What the exercise asks> In the answer, each line from the top of the material through the line that contains "Figure 7. Comparison" is restated exactly. No picture is given again.

Data>
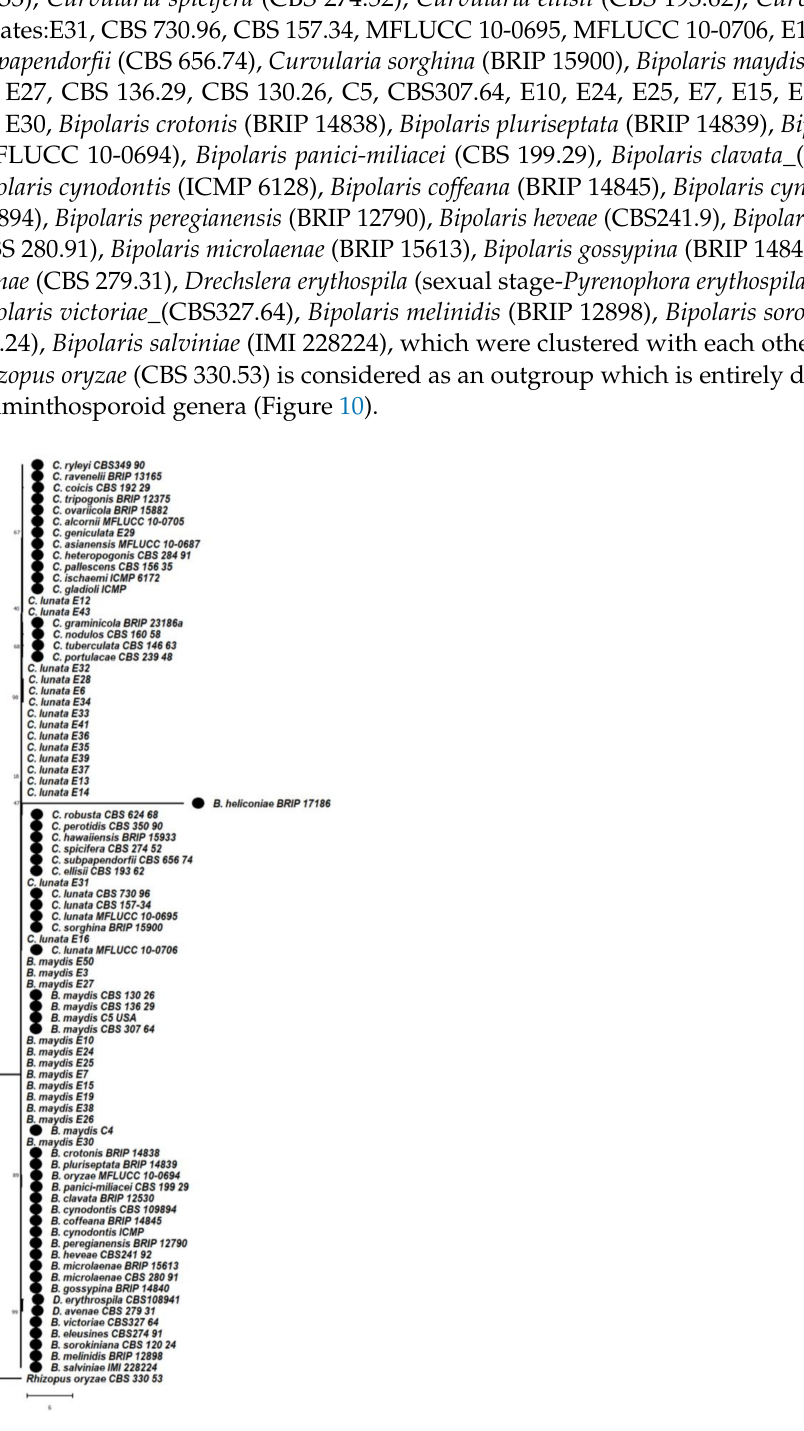
Figure 10. Maximum likelihood phylogeny based on combined internal transcribed spacer (ITS) and large subunit gene regions (LSU). Sequenced data of the Bipolaris maydis , and Curvularia lunata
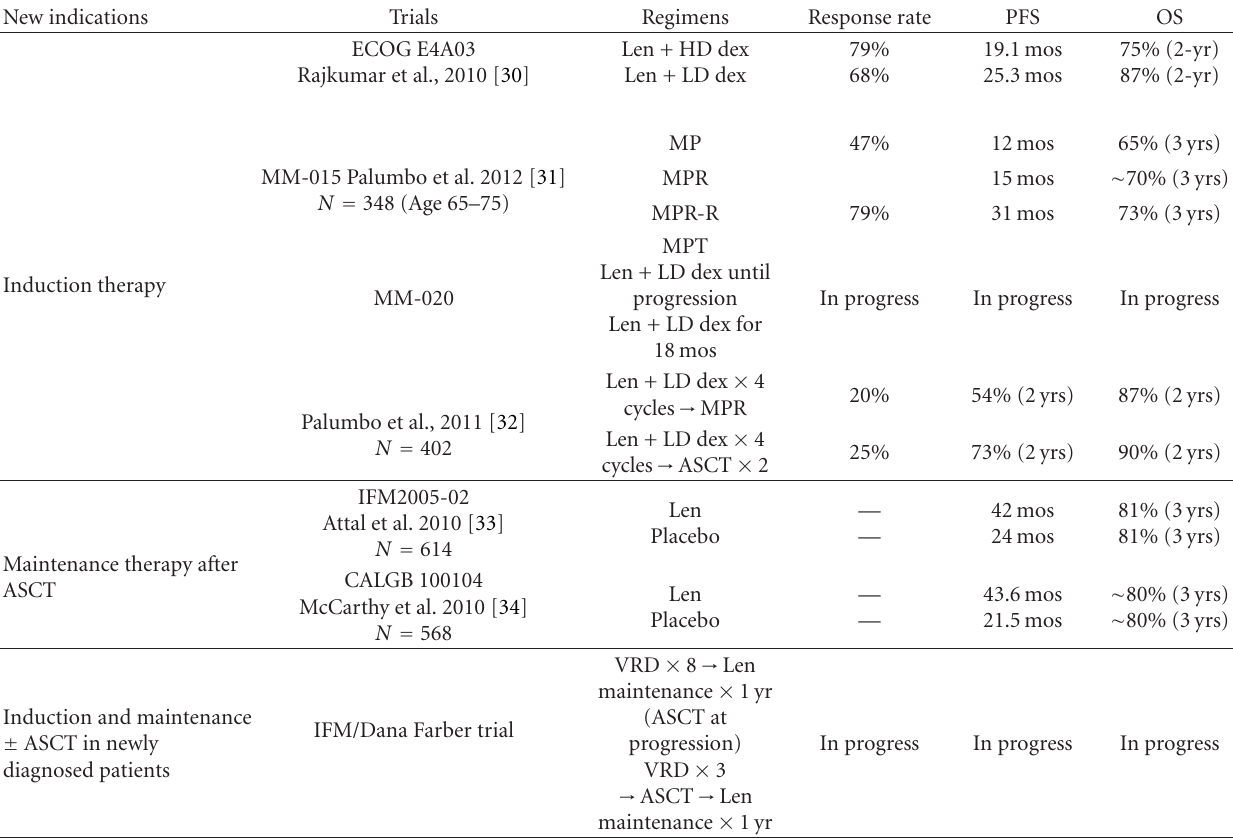
Table 9: Summary of phase III trials evaluating new indications for lenalidomide in the treatment of multiple myeloma. New indications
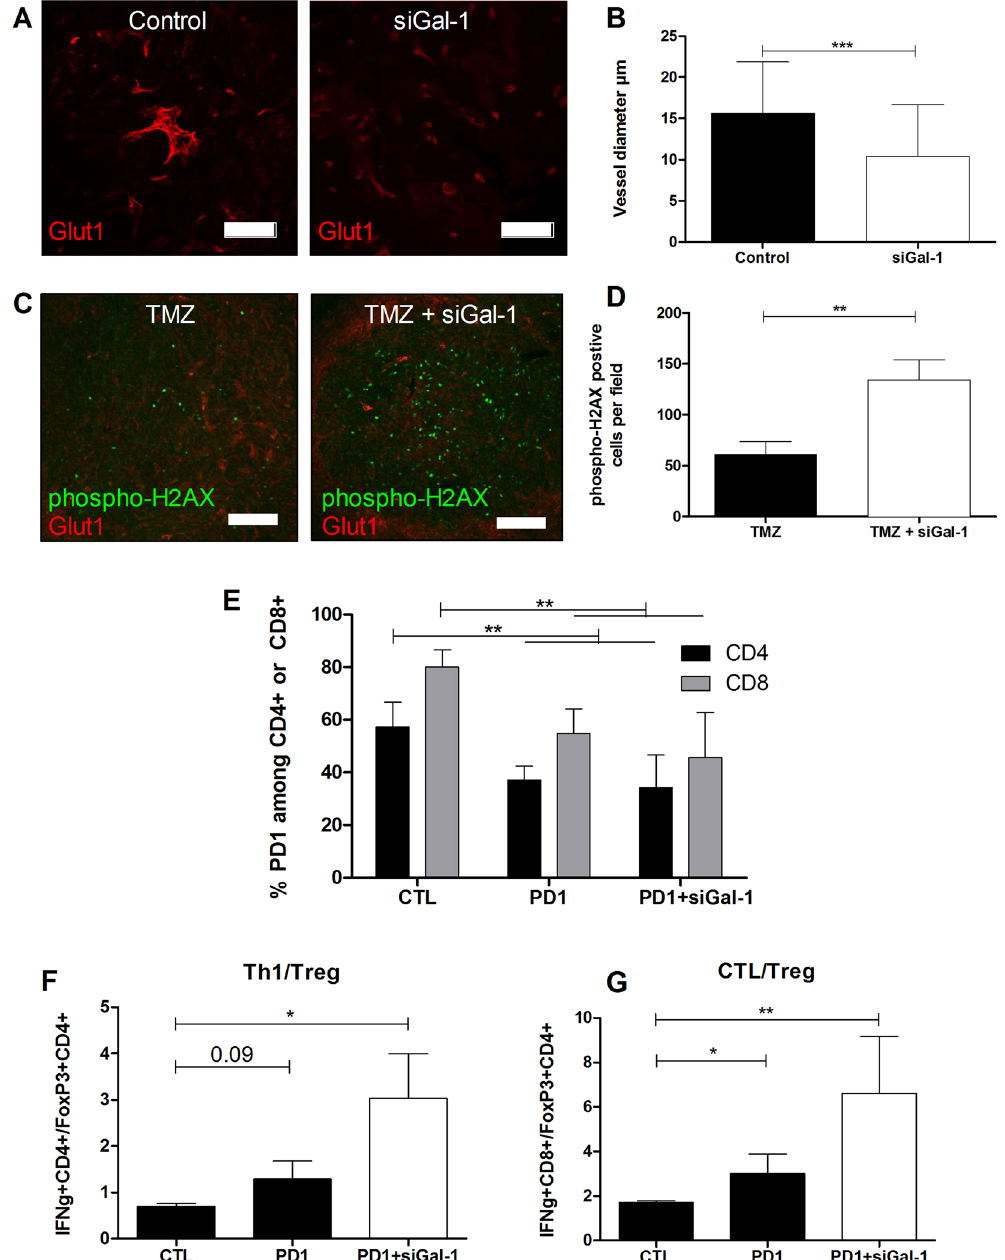
Figure 4. Mechanistic insights explaining synergistic effects of siGal-1 with chemo and immunotherapy. Mice were inoculated with 0.5 × 10 6 GL261 cells which induce a lethal GBM after 15–20 days. ( A ) Mice were left untreated (left panel), treated with siGal-1 on day 4, 8, 12 and 15 after tumor inoculation (right panel), and stained for GLUT-1 (red), which stains vasculature. ( B ) Quantification revealed signficantly enlarged vasculature in untreated mice. (n = 5/group, ** p < 0.01). ( C ) TMZ induced DNA damage was measured by phospho-H2AX staining (green), which (D) indicated a significant higher DNA damage pattern if mice were pre-treated with siGal-1. (n = 3/4/group, ** p < 0.01). ( E ) Analysis of brain infiltrating lymphocytes during anti-PD-1 therapy (at day 7 and 12 after tumor inoculation, 100 µ g/day), at day 18 post tumor inoculation, revealed a significant decrease of PD-1 expression on CD4 + (black bars) and CD8 + (gray bars) lymphocytes. In ( F ) the ratio immune activation to immune suppression was calculated for Th1 (IFN γ+ CD4 + CD3 + CD45 + ZY − ) and CTL ( G ) (IFN γ+ CD8 + CD3 + CD45 + ZY − ), as compared to Treg (FoxP3 + CD4 + CD3 + CD45 + ). (n = 5/group, * p < 0.05 and ** p < 0.01). Scale bar: A. 100 µ m; C. 250 µ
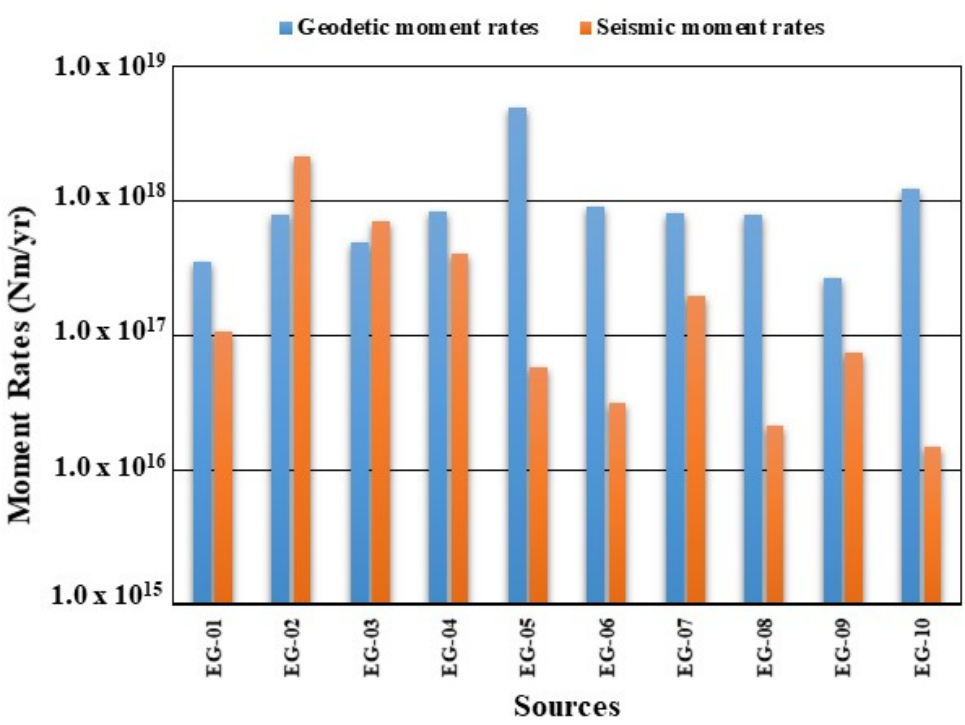
Figure 7. Comparison between the estimated values of the geodetic and seismic moment-rates.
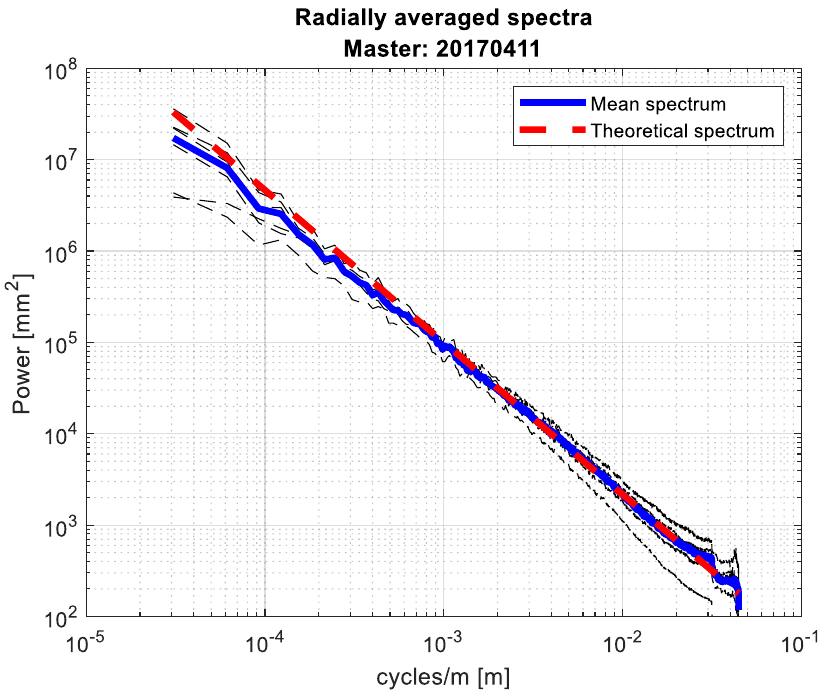
Figure 14. (black dashed lines) radially average power spectrum for all the APS maps derived using the dataset in Table 3. (blue line) mean of all the previous spectra. (red dashed line) theoretical spectrum computed with α = 5/3 .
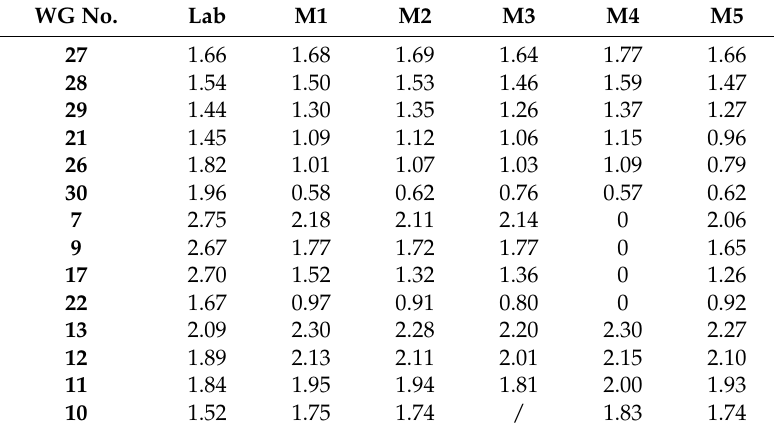
Table 4. The p 250 values acting on the sloping plate, the crown wall and the bottom part of the reservoir (uplift pressures) in kPa. See Figure 5 for the gauge locations. WG No. Lab M1 M2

Answer box>
Figure 10. Maximum likelihood phylogeny based on combined internal transcribed spacer (ITS) and large subunit gene regions (LSU). Sequenced data of the Bipolaris maydis , and Curvularia lunata
Table 9: Summary of phase III trials evaluating new indications for lenalidomide in the treatment of multiple myeloma. New indications
Figure 4. Mechanistic insights explaining synergistic effects of siGal-1 with chemo and immunotherapy. Mice were inoculated with 0.5 × 10 6 GL261 cells which induce a lethal GBM after 15–20 days. ( A ) Mice were left untreated (left panel), treated with siGal-1 on day 4, 8, 12 and 15 after tumor inoculation (right panel), and stained for GLUT-1 (red), which stains vasculature. ( B ) Quantification revealed signficantly enlarged vasculature in untreated mice. (n = 5/group, ** p < 0.01). ( C ) TMZ induced DNA damage was measured by phospho-H2AX staining (green), which (D) indicated a significant higher DNA damage pattern if mice were pre-treated with siGal-1. (n = 3/4/group, ** p < 0.01). ( E ) Analysis of brain infiltrating lymphocytes during anti-PD-1 therapy (at day 7 and 12 after tumor inoculation, 100 µ g/day), at day 18 post tumor inoculation, revealed a significant decrease of PD-1 expression on CD4 + (black bars) and CD8 + (gray bars) lymphocytes. In ( F ) the ratio immune activation to immune suppression was calculated for Th1 (IFN γ+ CD4 + CD3 + CD45 + ZY − ) and CTL ( G ) (IFN γ+ CD8 + CD3 + CD45 + ZY − ), as compared to Treg (FoxP3 + CD4 + CD3 + CD45 + ). (n = 5/group, * p < 0.05 and ** p < 0.01). Scale bar: A. 100 µ m; C. 250 µ
Figure 7. Comparison between the estimated values of the geodetic and seismic moment-rates.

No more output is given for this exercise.